On February 14, 2017 in Coral Springs, Rachel Finley lived a reality that every parent in modern America fears, hearing the words “There is an active shooter in your son’s school.”  American Bullet is a 10-minute segment of Rachel Finley’s yet to be produced one-woman show America Burning.  In this multi-media performance, she combines music, film, spoken word poetry, acting, symbolic movement and innovative costuming to create a visceral exploration of America’s obsession with violence, munitions and the price of our “freedom.”

Finley is a South Florida-based actor, director and writer.  Her work includes stage, film and performance art. Most recently, she appeared as Lena in Mad Cow Theatre’s production of Boseman and Lena. Since the start of the pandemic, she has performed in several online readings, including Play Development Project’s Touch the Moon by Arianna Rose, and Mad Cow Theatre’s Science Play Festival.

Reboot by Gregg Weiner
Premieres: September 11

A dark and funny look at one man’s mid-life crisis in a time when exponential changes make him question his own sanity.

Weiner has been an acclaimed professional actor for over 20 years.
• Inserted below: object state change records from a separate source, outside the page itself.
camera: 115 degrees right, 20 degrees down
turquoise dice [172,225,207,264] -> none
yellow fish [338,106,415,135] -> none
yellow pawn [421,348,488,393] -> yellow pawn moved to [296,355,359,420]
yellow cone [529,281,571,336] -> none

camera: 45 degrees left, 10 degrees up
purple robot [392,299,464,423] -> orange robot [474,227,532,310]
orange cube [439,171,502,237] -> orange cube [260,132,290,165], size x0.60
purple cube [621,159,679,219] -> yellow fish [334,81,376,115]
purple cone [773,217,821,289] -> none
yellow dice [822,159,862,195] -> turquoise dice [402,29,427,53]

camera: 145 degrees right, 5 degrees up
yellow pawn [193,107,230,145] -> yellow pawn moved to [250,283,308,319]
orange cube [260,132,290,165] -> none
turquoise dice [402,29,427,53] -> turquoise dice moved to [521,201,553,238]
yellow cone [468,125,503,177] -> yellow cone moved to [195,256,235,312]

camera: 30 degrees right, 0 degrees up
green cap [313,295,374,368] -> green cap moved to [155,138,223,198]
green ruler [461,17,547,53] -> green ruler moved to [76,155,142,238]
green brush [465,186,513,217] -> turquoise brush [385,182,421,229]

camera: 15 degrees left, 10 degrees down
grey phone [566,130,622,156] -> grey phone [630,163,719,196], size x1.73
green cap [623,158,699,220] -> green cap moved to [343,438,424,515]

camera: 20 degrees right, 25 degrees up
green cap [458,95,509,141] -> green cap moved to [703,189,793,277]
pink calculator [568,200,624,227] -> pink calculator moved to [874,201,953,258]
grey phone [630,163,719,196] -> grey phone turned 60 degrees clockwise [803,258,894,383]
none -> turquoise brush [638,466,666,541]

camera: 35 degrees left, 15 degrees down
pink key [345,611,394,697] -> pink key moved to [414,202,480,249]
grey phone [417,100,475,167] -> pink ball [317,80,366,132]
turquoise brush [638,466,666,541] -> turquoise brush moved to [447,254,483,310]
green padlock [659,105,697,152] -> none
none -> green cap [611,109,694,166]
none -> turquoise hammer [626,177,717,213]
He performed in 17 shows at GableStage, and took home Carbonell Awards for his work in Fifty Words and Farragut North as well as a “Best Of” from New Times for his portrayal of Mark Rothko in Red, all at GableStage. He has appeared in numerous commercials, TV shows (It’s Always Sunny in Philadelphia, Magic City) and on film in Transporter 2, War Dogs, Pain and Gain.)
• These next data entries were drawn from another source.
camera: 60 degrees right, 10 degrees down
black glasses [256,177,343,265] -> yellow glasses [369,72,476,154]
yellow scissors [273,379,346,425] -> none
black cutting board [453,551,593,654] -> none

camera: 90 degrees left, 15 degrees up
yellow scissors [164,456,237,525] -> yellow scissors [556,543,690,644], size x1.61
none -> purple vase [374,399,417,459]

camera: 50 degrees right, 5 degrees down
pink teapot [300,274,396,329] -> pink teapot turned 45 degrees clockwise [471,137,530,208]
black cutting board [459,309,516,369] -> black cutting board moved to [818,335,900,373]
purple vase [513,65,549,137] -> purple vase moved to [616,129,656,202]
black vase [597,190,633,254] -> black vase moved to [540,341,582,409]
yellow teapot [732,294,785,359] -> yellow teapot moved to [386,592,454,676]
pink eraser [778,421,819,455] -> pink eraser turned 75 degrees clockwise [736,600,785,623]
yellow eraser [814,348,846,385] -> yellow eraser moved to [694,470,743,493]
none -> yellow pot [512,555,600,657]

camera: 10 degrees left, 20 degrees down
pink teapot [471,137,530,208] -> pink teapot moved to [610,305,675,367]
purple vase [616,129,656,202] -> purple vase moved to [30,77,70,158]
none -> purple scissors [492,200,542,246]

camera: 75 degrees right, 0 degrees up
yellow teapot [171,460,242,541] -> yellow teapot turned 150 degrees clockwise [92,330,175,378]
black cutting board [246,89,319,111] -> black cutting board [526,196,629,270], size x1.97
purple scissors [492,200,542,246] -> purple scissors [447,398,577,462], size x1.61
Stars in the Bard by Colin McPhillamy
Premieres: September 18

A look at the connection between the Shakespearean canon and the astrology of the late 16th and early 17th centuries. Somewhere between Nicolas Copernicus and Isaac Newton, astrological knowledge slipped from common usage. How is it relevant today? And what did it mean to Joe Adler?

McPhillamy was born in the UK to Australian parents and trained in London at The Central School. New York work includes: Hangmen, The Ferryman, Ink, (Broadway), London Assurance, The Seafarer (The Irish Rep), The Importance of Being Earnest (Roundabout), House and Garden (Manhattan Theatre Club), Woman in Black and Waiting in the Wings). But he has also appeared extensively in South Florida, especially at Palm Beach Dramaworks.
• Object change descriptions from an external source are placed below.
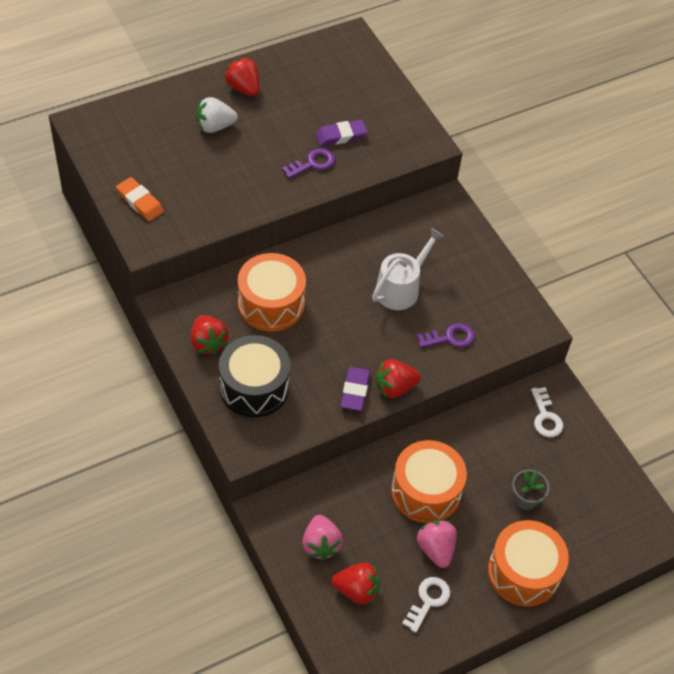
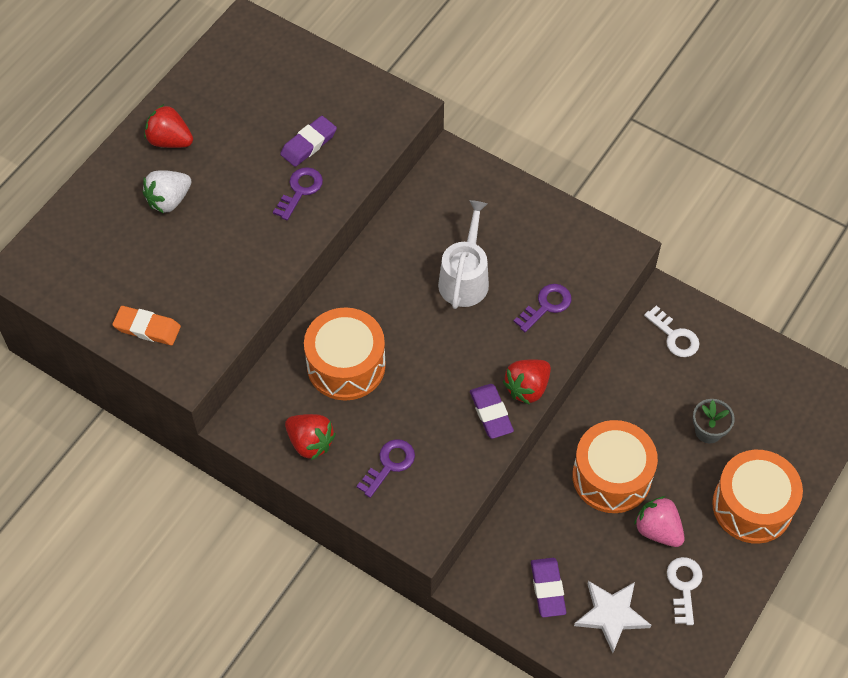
camera: 25 degrees left, 5 degrees up
black drum [219,335,291,418] -> purple key [356,439,415,498]
pink strawberry [302,515,343,561] -> purple eraser [531,558,566,617]
red strawberry [332,563,380,605] -> white star [574,581,651,653]

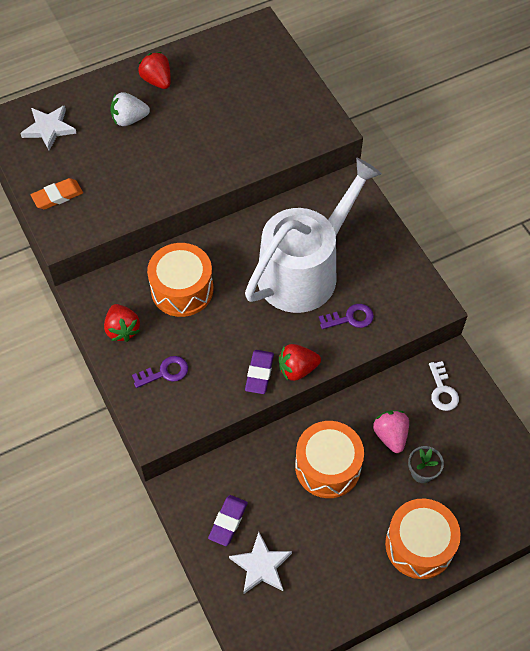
camera: 30 degrees right, 0 degrees up
orange eraser [112,306,181,345] -> orange eraser turned 75 degrees counterclockwise [31,178,83,209]
purple key [273,167,323,220] -> none
purple eraser [280,116,337,167] -> none
white watering can [438,200,489,309] -> white watering can [245,157,382,313], size x1.93
pink strawberry [634,496,685,547] -> pink strawberry moved to [373,410,409,453]
white key [667,557,703,625] -> none
none -> white star [20,105,77,151]

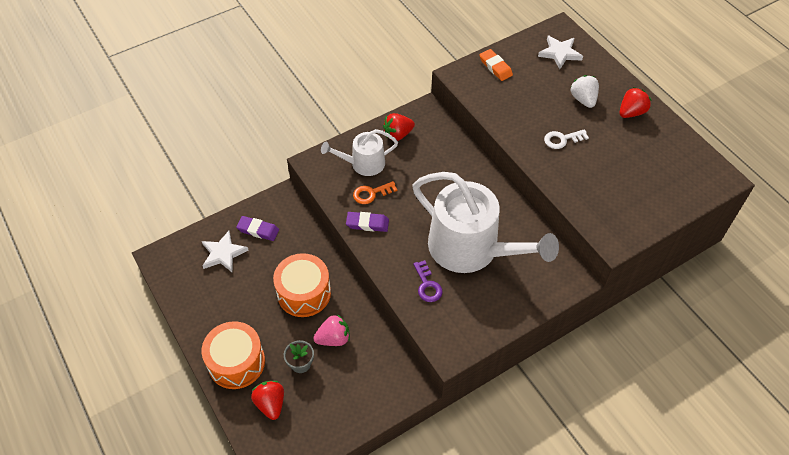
camera: 85 degrees right, 5 degrees down
purple key [132,356,188,388] -> white watering can [321,129,398,176]
orange drum [147,243,214,317] -> none
red strawberry [279,344,321,381] -> red strawberry moved to [251,381,284,420]
white key [429,361,459,411] -> white key moved to [544,129,589,149]
none -> orange key [353,181,397,204]

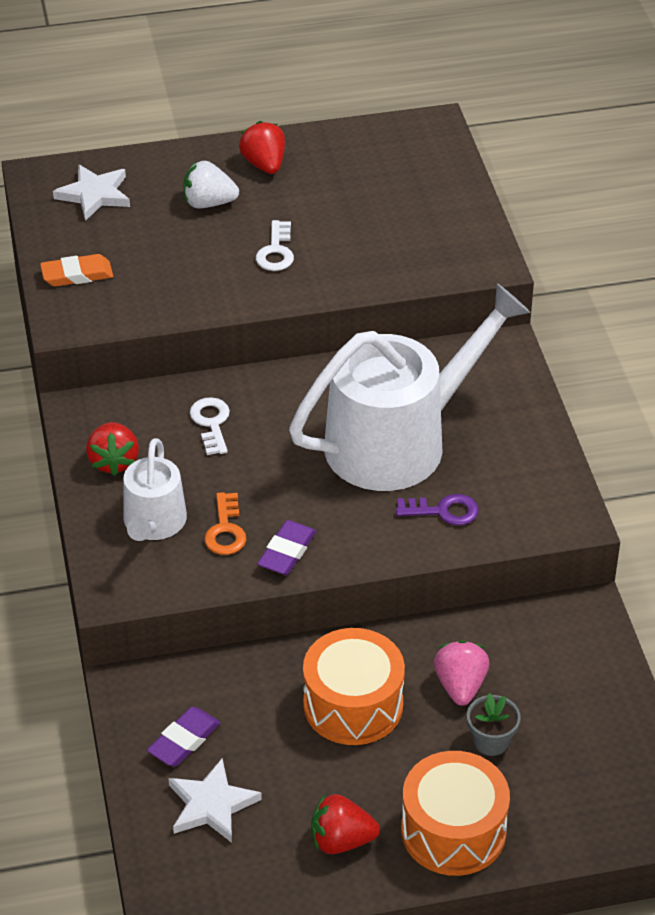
camera: 70 degrees left, 10 degrees down
red strawberry [251,381,284,420] -> red strawberry moved to [311,794,380,854]
none -> white key [190,397,230,455]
1/1000 by Joshua Jean-Baptiste
Premieres: September 25

A short sci-fi film and digital theater piece, 1/1000 follows a tech worker whose existential thoughts reach a fever pitch due to his isolation amidst a pandemic and racial tensions.  When he receives a mysterious device that allows him to adjust various statistics in his life, this sparks a chaotic shift in his reality, for better and for worse.

The playwright is also an actor and director.

For more information on ENGAGE@GableStage, and to learn about the artists and their projects, visit: www.gablestage.org/engagegablestage

ENGAGE@GableStage is made possible by the majority of GableStage’s season subscribers, who opted to donate the remainder of their 2019-2020 subscriptions back to GableStage to support the organization and the premiere of digital content; the Miami-Dade County Department of Cultural Affairs, and the Funding Arts Network.